**EXERCISE BRIEF**
Return the lines from the start of the material through the line containing "dist [-0.054668, 0.031740]", inclusive, as a JSON list of strings, one string per line, leaving out blank lines.

━━ LISTED RECORDS ━━

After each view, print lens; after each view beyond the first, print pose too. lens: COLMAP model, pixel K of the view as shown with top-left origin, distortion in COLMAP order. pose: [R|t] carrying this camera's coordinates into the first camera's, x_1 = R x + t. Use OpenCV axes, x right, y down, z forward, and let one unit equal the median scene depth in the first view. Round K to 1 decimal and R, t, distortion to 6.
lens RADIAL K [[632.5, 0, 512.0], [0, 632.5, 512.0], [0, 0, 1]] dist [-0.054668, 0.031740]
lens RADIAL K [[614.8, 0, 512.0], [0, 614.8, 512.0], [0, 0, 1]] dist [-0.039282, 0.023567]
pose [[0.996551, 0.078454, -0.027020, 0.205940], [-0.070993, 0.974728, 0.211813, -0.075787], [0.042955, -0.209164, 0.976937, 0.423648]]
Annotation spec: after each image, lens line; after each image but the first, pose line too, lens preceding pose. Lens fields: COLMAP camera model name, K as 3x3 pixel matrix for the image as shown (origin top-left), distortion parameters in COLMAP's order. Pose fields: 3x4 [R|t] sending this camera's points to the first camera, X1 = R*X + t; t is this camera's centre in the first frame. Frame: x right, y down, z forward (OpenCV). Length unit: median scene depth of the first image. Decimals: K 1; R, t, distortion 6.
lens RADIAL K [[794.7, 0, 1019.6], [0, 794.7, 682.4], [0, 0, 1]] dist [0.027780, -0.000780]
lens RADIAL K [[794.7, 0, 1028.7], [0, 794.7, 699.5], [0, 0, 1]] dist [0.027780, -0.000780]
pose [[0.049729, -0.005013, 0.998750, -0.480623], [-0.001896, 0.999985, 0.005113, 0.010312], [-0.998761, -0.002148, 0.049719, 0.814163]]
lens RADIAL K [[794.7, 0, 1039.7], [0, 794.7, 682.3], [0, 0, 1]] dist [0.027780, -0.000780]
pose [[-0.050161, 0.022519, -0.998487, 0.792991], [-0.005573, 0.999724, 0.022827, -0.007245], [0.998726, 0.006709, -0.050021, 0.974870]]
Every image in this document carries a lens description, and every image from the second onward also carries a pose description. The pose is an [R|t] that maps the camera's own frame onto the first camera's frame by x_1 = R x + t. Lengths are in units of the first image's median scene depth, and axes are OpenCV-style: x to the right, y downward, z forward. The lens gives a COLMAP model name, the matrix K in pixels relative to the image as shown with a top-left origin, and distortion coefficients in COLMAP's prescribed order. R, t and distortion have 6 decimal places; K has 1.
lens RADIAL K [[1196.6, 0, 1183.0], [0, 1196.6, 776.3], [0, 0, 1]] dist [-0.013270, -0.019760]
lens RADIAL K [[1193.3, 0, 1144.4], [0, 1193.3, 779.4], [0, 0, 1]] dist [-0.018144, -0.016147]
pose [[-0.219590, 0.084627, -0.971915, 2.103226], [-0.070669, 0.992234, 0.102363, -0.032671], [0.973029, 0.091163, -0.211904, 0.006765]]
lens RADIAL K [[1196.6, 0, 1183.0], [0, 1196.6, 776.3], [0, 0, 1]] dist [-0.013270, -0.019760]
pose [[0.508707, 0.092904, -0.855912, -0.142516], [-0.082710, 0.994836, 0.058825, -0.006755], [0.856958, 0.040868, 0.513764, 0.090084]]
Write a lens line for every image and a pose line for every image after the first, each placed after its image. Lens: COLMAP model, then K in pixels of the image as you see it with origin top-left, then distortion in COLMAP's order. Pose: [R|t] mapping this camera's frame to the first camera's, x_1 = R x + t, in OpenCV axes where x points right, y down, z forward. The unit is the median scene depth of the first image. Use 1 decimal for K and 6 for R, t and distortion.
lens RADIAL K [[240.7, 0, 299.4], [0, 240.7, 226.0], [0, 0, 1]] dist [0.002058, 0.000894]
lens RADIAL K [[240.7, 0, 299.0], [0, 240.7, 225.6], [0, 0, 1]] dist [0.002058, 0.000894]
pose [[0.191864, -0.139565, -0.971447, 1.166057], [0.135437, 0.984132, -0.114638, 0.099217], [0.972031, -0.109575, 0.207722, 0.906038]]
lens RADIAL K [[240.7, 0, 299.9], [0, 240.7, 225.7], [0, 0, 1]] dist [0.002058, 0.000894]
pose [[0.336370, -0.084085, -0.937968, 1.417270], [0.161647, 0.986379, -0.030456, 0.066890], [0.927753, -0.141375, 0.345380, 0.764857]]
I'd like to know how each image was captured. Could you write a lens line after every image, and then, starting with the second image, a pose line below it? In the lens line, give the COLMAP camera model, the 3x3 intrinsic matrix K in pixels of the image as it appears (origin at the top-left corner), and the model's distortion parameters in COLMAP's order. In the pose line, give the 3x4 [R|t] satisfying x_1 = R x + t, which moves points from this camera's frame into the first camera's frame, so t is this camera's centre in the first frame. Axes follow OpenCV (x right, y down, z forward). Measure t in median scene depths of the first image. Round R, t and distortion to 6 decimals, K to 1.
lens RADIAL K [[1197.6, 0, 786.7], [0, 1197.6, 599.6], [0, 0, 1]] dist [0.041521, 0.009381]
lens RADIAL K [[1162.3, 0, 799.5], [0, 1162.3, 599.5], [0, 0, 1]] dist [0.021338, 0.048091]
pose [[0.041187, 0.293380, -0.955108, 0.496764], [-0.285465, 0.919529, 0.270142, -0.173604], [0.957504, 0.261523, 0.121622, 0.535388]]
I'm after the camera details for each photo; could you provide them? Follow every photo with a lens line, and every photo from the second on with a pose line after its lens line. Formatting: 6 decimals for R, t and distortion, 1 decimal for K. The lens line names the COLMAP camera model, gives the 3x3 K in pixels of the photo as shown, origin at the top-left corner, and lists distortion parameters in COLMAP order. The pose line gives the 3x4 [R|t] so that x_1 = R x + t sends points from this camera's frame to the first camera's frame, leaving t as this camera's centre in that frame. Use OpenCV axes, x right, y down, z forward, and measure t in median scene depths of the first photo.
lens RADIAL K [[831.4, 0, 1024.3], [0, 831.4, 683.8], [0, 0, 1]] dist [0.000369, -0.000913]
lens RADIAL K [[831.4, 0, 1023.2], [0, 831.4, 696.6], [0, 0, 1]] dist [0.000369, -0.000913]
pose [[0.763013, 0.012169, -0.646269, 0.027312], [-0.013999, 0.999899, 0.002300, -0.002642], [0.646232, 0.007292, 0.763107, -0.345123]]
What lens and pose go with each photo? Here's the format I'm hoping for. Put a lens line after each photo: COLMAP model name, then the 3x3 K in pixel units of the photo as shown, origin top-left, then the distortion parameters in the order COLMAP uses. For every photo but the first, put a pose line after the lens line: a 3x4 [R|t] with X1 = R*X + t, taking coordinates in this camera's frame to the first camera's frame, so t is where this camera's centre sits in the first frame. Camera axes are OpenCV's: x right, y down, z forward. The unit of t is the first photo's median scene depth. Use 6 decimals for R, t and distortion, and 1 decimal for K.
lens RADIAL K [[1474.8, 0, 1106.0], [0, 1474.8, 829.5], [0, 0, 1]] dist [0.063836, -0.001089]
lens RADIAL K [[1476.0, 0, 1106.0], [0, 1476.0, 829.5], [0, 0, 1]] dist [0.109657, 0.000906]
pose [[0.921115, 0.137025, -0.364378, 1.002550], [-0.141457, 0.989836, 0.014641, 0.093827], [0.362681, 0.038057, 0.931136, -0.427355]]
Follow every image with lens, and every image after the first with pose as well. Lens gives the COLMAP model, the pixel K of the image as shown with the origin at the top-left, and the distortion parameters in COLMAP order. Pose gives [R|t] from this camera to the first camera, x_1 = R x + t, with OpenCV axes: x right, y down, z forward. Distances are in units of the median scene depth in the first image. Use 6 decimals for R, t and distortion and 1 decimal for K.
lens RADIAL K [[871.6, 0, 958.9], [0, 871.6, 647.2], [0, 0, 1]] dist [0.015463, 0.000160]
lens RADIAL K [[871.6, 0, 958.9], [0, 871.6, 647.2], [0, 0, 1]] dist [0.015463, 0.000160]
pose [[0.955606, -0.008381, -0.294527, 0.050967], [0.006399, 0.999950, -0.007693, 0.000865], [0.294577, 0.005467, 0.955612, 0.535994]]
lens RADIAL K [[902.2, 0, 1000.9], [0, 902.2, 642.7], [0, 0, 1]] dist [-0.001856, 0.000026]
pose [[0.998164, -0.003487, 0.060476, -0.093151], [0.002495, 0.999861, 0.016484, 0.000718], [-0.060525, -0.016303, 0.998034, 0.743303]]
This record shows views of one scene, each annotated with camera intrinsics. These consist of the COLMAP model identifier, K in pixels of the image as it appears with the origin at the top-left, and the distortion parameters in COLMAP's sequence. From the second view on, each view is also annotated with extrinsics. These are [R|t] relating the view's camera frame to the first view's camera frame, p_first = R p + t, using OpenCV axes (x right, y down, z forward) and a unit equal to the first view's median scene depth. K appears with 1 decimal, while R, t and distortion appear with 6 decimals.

━━━

**FINISHED TASK**
[
  "After each view, print lens; after each view beyond the first, print pose too. lens: COLMAP model, pixel K of the view as shown with top-left origin, distortion in COLMAP order. pose: [R|t] carrying this camera's coordinates into the first camera's, x_1 = R x + t. Use OpenCV axes, x right, y down, z forward, and let one unit equal the median scene depth in the first view. Round K to 1 decimal and R, t, distortion to 6.",
  "lens RADIAL K [[632.5, 0, 512.0], [0, 632.5, 512.0], [0, 0, 1]] dist [-0.054668, 0.031740]"
]